States are out of money to keep national parks safe during shutdown

We are now 11 days into this partial government shutdown, and our beloved national parks are really feeling the hurt.

These shutdowns are not without consequences. Key scientists had holiday plans canceled and are being forced to work without pay. The Violence Against Women Act was allowed to expire. Last week, the Environmental Protection Agency ran out of money. Many communities’ disaster relief funds have been held up in political limbo. And while President Trump refuses to back down on his demand for border wall funding, holiday tourists are wreaking havoc on some of our national parks.

National Park Service staff are among the roughly 800,000 federal workers affected by the shutdown. Even though rangers are on furlough, tourists are still visiting these protected areas– with potentially disastrous consequences.

The problems go beyond a lack of toilet paper in the park potties. In Texas’ Big Bend National Park, trash is piling up, which conservationists fear could attract bears and lead to them become permanently habituated to human food. At Yellowstone National Park in Wyoming, dozens of cars were seen entering the park despite the lack of park staffing. In California’s Joshua Tree National Park, the Los Angeles Times reports that tourists have strung Christmas lights on the park’s fragile namesake trees.

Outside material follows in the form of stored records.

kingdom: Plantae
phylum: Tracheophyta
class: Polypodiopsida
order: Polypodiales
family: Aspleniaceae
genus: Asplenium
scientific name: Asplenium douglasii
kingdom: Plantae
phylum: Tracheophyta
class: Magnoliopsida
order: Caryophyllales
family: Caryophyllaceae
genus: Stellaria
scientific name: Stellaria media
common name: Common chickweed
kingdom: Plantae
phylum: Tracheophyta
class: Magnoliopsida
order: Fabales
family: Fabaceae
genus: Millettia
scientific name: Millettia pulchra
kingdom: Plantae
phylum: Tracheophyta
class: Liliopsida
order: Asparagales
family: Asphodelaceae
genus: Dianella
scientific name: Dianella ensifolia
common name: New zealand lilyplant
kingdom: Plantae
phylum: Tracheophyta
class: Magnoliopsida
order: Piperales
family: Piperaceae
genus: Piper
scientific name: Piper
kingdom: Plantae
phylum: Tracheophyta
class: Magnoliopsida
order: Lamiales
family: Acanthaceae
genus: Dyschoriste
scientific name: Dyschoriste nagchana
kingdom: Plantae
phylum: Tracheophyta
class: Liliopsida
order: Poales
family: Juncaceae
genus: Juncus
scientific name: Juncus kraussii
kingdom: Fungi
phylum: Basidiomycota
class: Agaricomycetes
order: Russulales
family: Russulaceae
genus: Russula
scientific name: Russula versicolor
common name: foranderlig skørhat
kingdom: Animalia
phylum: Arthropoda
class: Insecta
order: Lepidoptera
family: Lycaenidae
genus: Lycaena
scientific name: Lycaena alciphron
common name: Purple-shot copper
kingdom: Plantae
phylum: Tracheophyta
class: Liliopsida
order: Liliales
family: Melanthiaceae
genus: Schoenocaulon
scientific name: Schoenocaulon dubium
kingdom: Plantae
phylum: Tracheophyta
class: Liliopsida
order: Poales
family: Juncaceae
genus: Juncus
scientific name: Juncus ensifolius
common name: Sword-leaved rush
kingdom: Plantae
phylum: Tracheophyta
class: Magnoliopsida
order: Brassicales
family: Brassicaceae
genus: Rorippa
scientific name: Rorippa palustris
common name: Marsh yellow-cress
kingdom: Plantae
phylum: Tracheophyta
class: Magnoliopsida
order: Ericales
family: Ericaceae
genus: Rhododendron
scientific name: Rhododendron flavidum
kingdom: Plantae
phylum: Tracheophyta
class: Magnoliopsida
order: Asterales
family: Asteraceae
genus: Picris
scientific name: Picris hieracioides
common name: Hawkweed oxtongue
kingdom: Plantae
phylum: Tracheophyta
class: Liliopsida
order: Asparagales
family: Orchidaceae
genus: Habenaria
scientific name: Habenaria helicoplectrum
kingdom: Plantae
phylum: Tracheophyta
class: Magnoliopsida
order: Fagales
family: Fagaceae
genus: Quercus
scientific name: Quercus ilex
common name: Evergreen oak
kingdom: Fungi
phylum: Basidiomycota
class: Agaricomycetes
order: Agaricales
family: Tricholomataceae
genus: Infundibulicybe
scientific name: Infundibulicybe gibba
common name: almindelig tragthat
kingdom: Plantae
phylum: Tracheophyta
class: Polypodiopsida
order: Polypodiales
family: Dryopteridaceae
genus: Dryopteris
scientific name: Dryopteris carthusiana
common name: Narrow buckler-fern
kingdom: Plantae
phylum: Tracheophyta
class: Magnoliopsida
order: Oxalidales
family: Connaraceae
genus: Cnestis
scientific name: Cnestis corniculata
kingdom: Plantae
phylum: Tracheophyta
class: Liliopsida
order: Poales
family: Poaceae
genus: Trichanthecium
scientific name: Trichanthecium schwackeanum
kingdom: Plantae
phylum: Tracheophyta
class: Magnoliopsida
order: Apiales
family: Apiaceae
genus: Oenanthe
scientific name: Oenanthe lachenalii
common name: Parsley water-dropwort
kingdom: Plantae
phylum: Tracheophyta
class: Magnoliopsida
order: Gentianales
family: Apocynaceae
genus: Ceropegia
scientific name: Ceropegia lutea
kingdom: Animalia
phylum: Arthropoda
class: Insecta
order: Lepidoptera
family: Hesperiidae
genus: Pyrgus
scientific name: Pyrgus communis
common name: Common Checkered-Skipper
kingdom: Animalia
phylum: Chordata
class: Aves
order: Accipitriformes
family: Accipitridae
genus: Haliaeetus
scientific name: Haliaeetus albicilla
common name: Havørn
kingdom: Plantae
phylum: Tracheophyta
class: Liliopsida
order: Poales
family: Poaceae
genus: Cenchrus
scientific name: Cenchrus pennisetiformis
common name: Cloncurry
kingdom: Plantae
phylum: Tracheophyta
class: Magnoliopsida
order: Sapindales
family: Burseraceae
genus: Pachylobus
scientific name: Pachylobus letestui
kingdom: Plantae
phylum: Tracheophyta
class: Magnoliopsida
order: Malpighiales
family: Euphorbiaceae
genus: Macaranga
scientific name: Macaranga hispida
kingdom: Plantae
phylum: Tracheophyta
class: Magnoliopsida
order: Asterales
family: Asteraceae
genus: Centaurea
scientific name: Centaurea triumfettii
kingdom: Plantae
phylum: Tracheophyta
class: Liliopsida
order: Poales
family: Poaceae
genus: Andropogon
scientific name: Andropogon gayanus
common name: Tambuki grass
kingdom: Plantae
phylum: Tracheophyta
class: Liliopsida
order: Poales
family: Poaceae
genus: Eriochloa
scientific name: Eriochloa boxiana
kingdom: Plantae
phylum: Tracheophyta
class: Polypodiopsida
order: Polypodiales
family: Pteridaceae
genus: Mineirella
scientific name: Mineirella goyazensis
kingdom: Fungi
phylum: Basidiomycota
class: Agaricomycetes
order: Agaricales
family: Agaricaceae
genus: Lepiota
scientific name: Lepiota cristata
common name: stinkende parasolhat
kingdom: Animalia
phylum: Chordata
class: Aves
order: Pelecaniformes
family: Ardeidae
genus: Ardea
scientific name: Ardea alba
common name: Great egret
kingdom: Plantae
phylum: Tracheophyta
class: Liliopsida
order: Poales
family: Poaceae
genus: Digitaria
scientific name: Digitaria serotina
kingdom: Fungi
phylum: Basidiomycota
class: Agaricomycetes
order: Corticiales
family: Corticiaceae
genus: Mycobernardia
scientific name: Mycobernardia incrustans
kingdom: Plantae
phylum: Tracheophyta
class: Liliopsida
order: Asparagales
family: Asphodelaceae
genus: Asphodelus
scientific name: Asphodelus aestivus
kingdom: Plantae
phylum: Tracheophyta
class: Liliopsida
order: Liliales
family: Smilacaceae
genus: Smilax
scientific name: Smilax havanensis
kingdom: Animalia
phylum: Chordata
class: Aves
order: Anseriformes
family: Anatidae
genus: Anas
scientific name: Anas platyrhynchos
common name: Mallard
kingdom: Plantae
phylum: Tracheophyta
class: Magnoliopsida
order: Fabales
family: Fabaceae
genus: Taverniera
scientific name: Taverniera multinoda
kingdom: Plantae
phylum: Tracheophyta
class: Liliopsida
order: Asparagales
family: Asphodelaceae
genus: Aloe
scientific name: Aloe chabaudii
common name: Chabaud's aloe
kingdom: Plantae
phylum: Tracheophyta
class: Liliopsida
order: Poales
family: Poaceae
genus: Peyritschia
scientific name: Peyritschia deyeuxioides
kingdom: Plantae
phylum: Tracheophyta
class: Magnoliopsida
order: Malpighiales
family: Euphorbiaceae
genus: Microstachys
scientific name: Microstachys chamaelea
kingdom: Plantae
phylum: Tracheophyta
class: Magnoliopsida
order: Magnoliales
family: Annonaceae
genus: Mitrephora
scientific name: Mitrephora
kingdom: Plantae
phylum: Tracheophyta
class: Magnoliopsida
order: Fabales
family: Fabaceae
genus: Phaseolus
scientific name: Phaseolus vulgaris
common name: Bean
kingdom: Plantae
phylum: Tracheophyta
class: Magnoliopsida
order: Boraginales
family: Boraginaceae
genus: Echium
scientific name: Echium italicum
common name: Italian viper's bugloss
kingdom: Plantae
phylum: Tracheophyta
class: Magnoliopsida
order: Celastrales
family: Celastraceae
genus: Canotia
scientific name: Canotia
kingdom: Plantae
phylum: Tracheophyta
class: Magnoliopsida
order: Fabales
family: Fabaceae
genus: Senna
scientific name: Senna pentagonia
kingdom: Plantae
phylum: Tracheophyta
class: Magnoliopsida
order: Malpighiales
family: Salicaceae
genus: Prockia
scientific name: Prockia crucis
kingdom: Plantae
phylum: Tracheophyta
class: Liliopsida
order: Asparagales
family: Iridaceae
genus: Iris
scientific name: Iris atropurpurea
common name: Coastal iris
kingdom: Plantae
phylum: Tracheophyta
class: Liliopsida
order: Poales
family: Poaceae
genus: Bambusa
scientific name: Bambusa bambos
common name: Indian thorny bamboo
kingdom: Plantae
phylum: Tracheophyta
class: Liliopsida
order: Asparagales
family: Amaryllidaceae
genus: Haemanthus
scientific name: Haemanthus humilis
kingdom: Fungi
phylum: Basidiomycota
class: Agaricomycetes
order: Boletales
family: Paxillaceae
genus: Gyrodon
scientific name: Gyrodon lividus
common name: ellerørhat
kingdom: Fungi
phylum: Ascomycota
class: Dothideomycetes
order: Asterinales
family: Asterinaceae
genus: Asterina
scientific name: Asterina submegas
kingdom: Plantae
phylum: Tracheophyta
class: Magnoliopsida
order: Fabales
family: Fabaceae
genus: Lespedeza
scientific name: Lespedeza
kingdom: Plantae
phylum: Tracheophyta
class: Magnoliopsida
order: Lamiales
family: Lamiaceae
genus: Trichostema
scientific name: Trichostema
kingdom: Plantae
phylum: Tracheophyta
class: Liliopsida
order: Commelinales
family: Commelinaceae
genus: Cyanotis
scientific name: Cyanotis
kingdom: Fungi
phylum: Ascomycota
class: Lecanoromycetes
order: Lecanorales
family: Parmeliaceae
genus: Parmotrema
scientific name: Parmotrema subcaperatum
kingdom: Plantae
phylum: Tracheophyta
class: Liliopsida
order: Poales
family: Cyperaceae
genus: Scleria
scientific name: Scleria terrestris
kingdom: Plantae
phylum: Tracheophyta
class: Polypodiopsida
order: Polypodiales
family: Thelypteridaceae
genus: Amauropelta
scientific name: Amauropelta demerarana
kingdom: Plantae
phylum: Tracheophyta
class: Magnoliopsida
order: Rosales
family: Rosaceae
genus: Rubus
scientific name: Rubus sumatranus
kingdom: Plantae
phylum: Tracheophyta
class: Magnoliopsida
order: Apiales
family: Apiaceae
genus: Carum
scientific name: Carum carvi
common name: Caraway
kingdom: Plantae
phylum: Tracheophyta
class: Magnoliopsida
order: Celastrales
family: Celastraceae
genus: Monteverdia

A few park-heavy states, like Arizona and Utah, have dealt with the shutdown by trying to keep their parks fully staffed with state funds paid directly to the federal government. But today, Utah’s state funding to keep Arches, Canyonlands, and Zion National Parks running with minimal staffing ran out. So too a charity group’s staffing of visitor centers at Great Smoky Mountains. Those funds are now gone as well.